Le sans-fondement du langage et l'absence de garantie de toute parole sont malgré tout un fondement mais des plus éphémères, où vacille le monde souvent. C'est bien dans cette responsabilité qui est à la fois liberté et signification, désir et Loi, c'est dans cette faille de l'Etre que nous dépassons le biologique, dans ce qui nous met en question comme être au-delà des instincts vitaux et jusqu'au prix de la vie. Dans un monde de paroles données, pas d'autre moyen pour fonder un sens que d'en payer le prix. Le sacrifice de Socrate donne poids à sa parole comme le travail fait la valeur des choses. On ne peut se contenter d'assimilations trop rapides au biologique ni rêver d'une vie naturelle sans excès ni sacrifices, faire comme si la jouissance était naturelle alors que la psychanalyse nous apprend qu'il n'y a de jouissance que menacée.

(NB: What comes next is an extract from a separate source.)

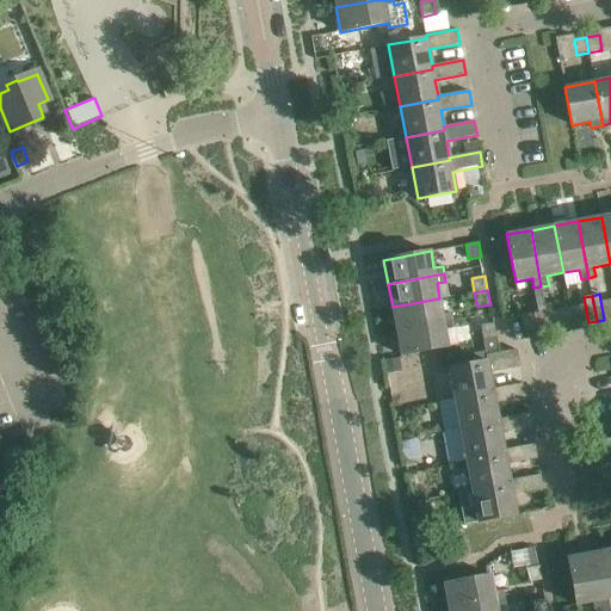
[(396,331),(454,320),(451,313),(442,314),(439,298),(393,307),(396,331)]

Cela n'enlève rien aux contraintes vitales, à nos besoins physiologiques et notre réactivité émotionnelle mais qui sont domestiqués, éduqués, civilisés. Il n'y a pas un esprit cohabitant avec un corps, ou même 3 cerveaux concurrents, mais plutôt un esprit prenant possession du corps sous le regard de l'autre ; et s'il faut un corps à l'esprit, si le corps peut parasiter l'esprit, l'esprit est pourtant bien au-delà des corps relation et mémoire, langage et rencontre. Lévinas a vu tout le danger du glissement opéré par le scientisme nazi entre avoir un corps et prétendre être un corps, glissement à ce que Pierre Legendre appelle la filiation bouchère, cet "avènement progressif de l'idée selon laquelle la vérité de la filiation serait biologique".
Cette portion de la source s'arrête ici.